SOCIÉTÉ

FAITS DIVERS / TCHIBANGA : Mystérieux cambriolage au service des examens, une effraction sans vol qui intrigue

La circonscription scolaire nord de Tchibanga est plongée dans la stupéfaction après la découverte, lundi matin, d’une intrusion pour le moins inhabituelle dans les bureaux du service des examens et concours. Ce qui s'est déroulé dans la nuit de dimanche à lundi au chef-lieu de la Nyanga défie la logique classique des faits divers : un bureau saccagé, des documents sensibles éparpillés, mais un matériel informatique intact. Ce constat laisse planer une ombre épaisse sur l'identité et surtout les réelles motivations de celui ou ceux qui se sont introduits dans ce sanctuaire administratif.

Le chef de circonscription, Nazaire Loembé, ne cache pas son désarroi face à l’étrangeté de la scène. En arrivant à son poste habituel à 7h30, il a constaté que la porte centrale ne présentait aucune trace d’effraction. La serrure a cédé sans résistance, comme si elle attendait sa venue, révélant un spectacle de désolation à l’intérieur du bureau des examens. Des dossiers confidentiels jonchaient le sol dans un désordre total, témoignant d’une fouille frénétique ou d’une volonté manifeste de créer le chaos parmi les archives de la circonscription.
***
**Exercice A**
Reproduisez à l'identique, dans l'article sur le cambriolage de Tchibanga, tout ce qui va de « FAITS DIVERS / » jusqu'à « ce sanctuaire administratif. ».
**Exercice B**
D'après l'article sur le cambriolage de Tchibanga, à quelle heure le chef de circonscription est-il arrivé à son poste ?

**Relevé des données**
***
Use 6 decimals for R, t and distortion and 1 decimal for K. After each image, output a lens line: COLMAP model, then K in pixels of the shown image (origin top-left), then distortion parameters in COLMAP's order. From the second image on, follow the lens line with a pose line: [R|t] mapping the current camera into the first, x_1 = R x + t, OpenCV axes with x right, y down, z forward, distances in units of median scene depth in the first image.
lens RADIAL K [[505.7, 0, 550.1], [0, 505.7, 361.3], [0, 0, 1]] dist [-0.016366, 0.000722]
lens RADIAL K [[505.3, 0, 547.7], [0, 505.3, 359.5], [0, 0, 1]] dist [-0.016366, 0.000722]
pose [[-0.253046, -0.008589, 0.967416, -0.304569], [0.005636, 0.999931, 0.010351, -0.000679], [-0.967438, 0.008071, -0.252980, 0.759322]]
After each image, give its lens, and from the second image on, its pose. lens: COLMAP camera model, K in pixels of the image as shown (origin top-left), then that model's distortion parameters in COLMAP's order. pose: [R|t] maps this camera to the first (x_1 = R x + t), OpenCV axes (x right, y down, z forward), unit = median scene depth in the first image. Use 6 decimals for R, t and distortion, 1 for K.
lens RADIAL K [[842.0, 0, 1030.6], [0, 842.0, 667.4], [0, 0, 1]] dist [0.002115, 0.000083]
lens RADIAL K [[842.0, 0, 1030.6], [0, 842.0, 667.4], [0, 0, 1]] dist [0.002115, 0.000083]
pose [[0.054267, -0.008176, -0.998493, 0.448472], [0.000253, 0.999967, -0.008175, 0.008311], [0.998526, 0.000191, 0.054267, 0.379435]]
***
**Réponse rédigée A**
FAITS DIVERS / TCHIBANGA : Mystérieux cambriolage au service des examens, une effraction sans vol qui intrigue

La circonscription scolaire nord de Tchibanga est plongée dans la stupéfaction après la découverte, lundi matin, d’une intrusion pour le moins inhabituelle dans les bureaux du service des examens et concours. Ce qui s'est déroulé dans la nuit de dimanche à lundi au chef-lieu de la Nyanga défie la logique classique des faits divers : un bureau saccagé, des documents sensibles éparpillés, mais un matériel informatique intact. Ce constat laisse planer une ombre épaisse sur l'identité et surtout les réelles motivations de celui ou ceux qui se sont introduits dans ce sanctuaire administratif.

**Réponse rédigée B**
Il est arrivé à son poste à 7h30.